SHORT EXERCISE:
Report verbatim everything below that contains the string "lines", treating uppercase and lowercase as different.

RECORDS SHOWN:
BEGIN

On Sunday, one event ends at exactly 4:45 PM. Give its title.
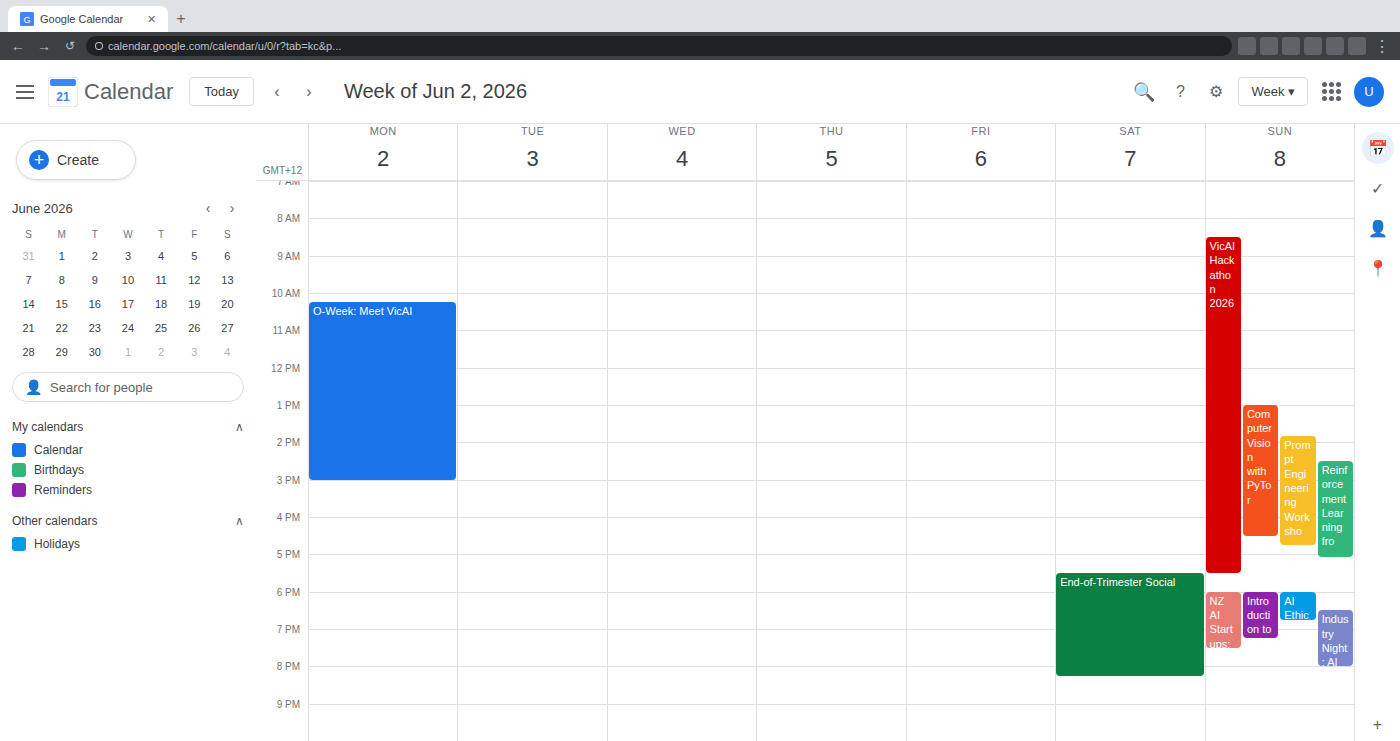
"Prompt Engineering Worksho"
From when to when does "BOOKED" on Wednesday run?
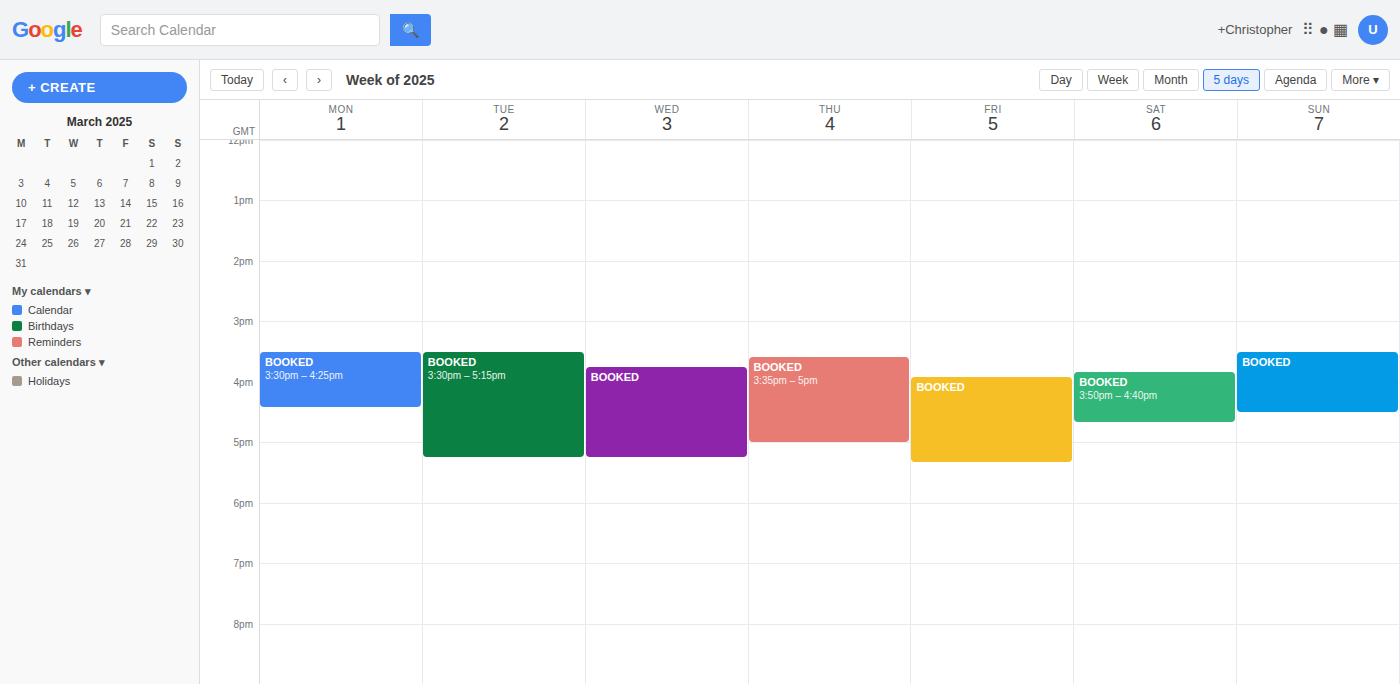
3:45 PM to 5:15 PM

END
BEGIN

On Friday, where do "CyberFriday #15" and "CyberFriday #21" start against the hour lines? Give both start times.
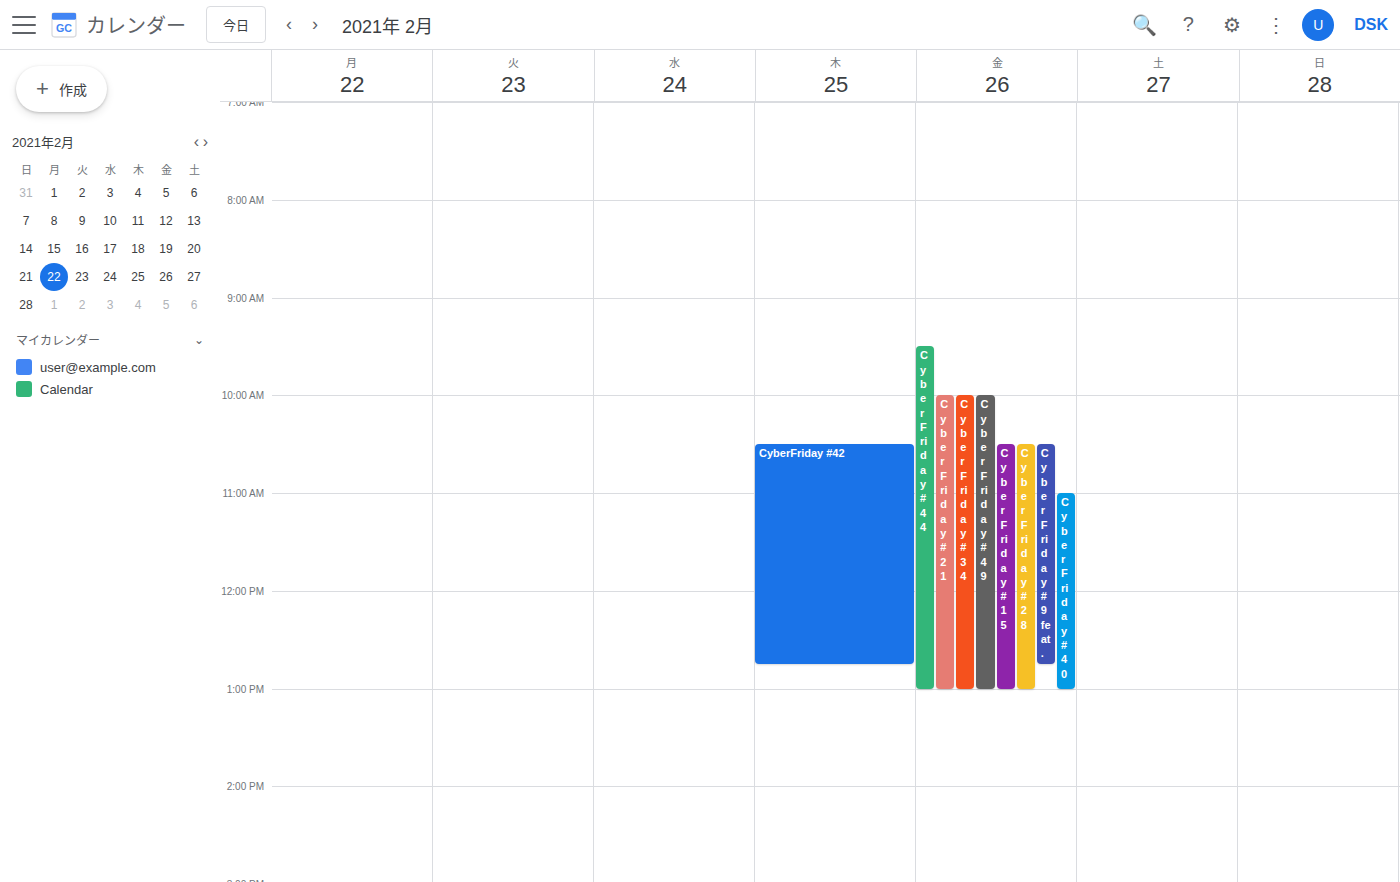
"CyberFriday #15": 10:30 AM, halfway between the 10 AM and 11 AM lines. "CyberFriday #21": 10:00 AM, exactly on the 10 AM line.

END

EXERCISE ANSWER:
On Friday, where do "CyberFriday #15" and "CyberFriday #21" start against the hour lines? Give both start times.
"CyberFriday #15": 10:30 AM, halfway between the 10 AM and 11 AM lines. "CyberFriday #21": 10:00 AM, exactly on the 10 AM line.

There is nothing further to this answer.